The current interest in Onsager’s conjecture (see my blog of 23 September 2021) has sparked my interest in the nature of turbulent dissipation. Essentially a fluid only moves because a force acts on it and does work to maintain it in motion. The effect of viscosity is to convert this kinetic energy of macroscopic motion into random molecular motion, which is perceived as heat. If there is turbulence, this acts to transfer the macroscopic kinetic energy to progressively smaller scales, where the steeper velocity gradients can dissipate it as heat.

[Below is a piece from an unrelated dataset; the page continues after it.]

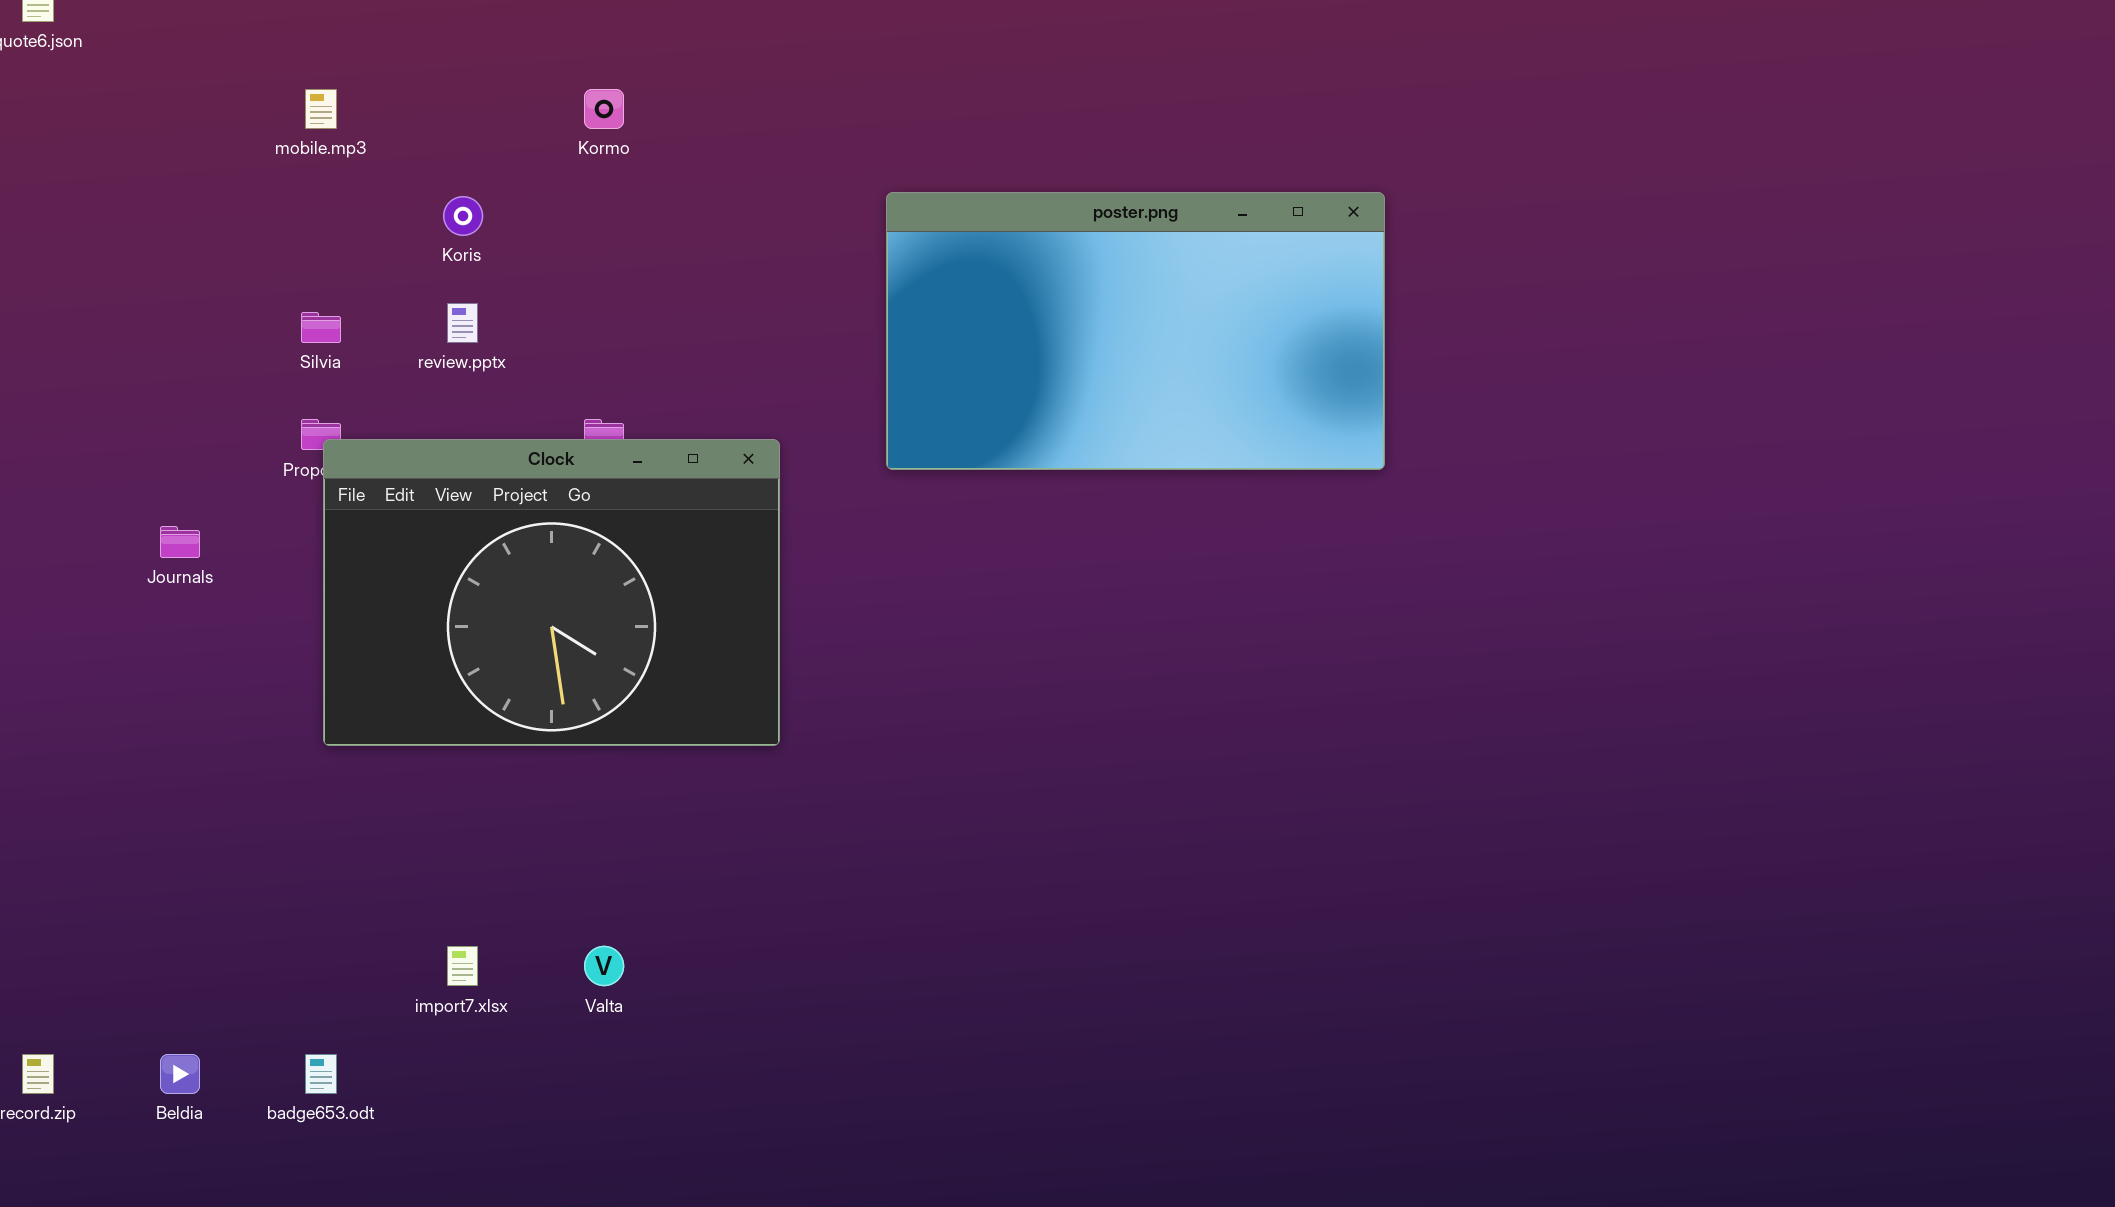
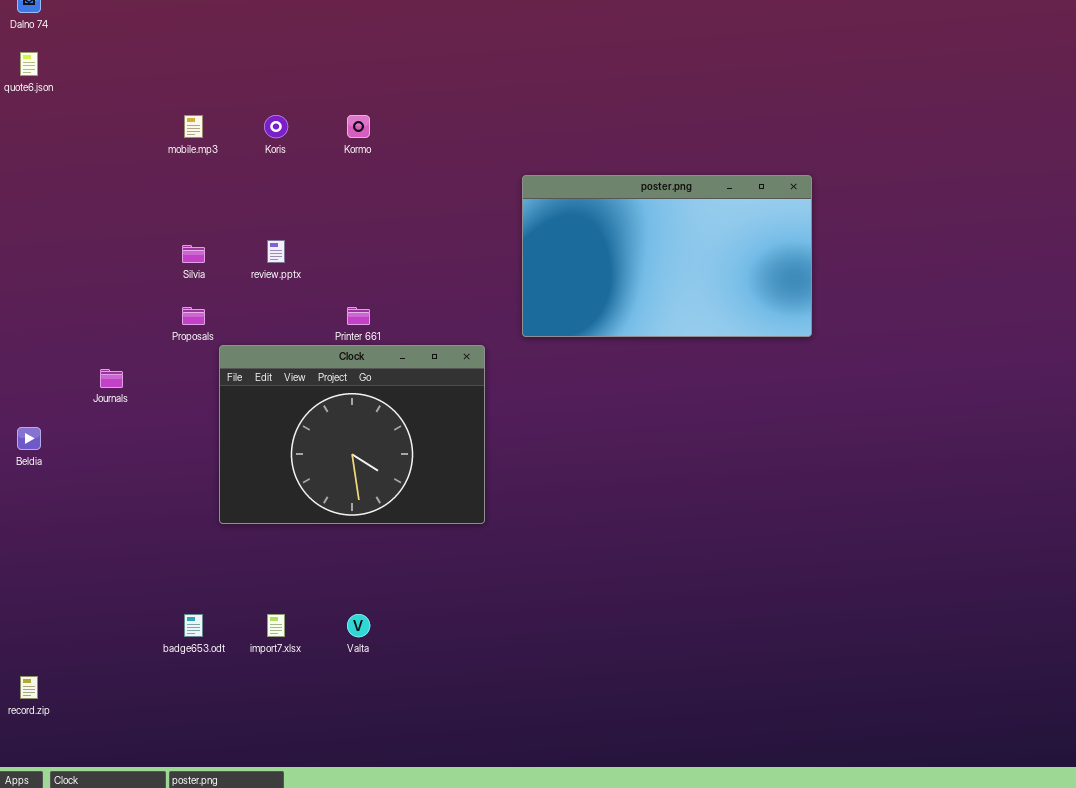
Koris: [443,196,483,236] -> [264,115,288,138], moved
Clock: [323,439,780,746] -> [219,345,485,524], moved
Beldia: [160,1054,200,1094] -> [17,427,41,450], moved
badge653.odt: [305,1054,337,1094] -> [184,614,203,637], moved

This all seems quite straightforward and well understood. However, Onsager’s conjecture, as a matter of physics, is less easily understood. It interprets the infinite Reynolds number limit as being when the continuum nature of the fluid breaks down. It also implies that, when the Reynolds number becomes very large, the Navier-Stokes equation somehow becomes the Euler equation; which, despite its inviscid nature, satisfactorily accounts for the dissipation. It can do this (supposedly) because it has lost its property of conserving energy. In turn, this is supposed to happen because the velocity is no longer a continuous and differentiable field. Of course there does not seem to be any mechanism for turning the dissipated energy into heat, so the thermodynamic aspects of this process look distinctly dodgy.

There are two other cases where macroscopic kinetic energy is not turned into heat.

The first of these is in large-eddy simulation, which has for many years been widely studied for its practical significance. This of course is not a physical situation. It is purely a method of simulating turbulence numerically without being able to resolve all the scales: an introduction can be found in [1]. The central problem is to model the flow of energy to the scales which are too small to be resolved: the so-called *subgrid drain*. Various models have been studied for the subgrid viscosity, while a novel approach is the operational method of Young and McComb [2]. In this latter, an algorithm is used to feed back energy into the resolved modes, such that the spectral shape is kept constant. In fact this method can be interpreted in terms of an effective subgrid viscosity which is very similar to that found in conventional simulations when a large-eddy simulation is compared to a fully resolved one. But, so far as I know, no one has considered modelling the temperature rise that would be due to the viscous dissipation in these cases.

The second case is the direct simulation of the Euler equation. Such simulations can only lead to thermal equilibrium but naturally the simulations must be truncated to a finite number of modes, to avoid having an infinite amount of energy. However, in 2005, some interesting transient behaviour was been found in truncated Euler simulations [3] and confirmed the following year by the use of a closure approximation [4]. These simulations may be divided in terms of their energy spectra into two spectral ranges: a Kolmogorov range and an equipartition range. A buffer range in between these two is described by Bos and Bertoglio as a ‘*quasi-dissipative’* zone, which is another example of non-viscous dissipation. However, it can only exist for a finite time and ultimately the system must move to thermal equilibrium.

I think it would be interesting to see one of the proponents of Onsager’s conjecture explain the simple physics of how the conjectured situation came about with increasing Reynolds number. All the mathematical expressions you need to do that are available. But I don’t think I will see that any time soon!

[1] W. D. McComb. The Physics of Fluid Turbulence. Oxford University Press, 1990.

[2] A. J. Young and W. D. McComb. Effective viscosity due to local turbulence interactions near the cutoff wavenumber in a constrained numerical simulation. J. Phys. A, 33:133-139, 2000.

[3] Cyril Cichowlas, Pauline Bonatti, Fabrice Debbasch, and Marc Brachet. Effective Dissipation and Turbulence in Spectrally Truncated Euler Flows. Phys. Rev. Lett., 95:264502, 2005.

[4] W. J. T. Bos and J.-P. Bertoglio. Dynamics of spectrally truncated inviscid turbulence. Phys. Fluids, 18:071701, 2006.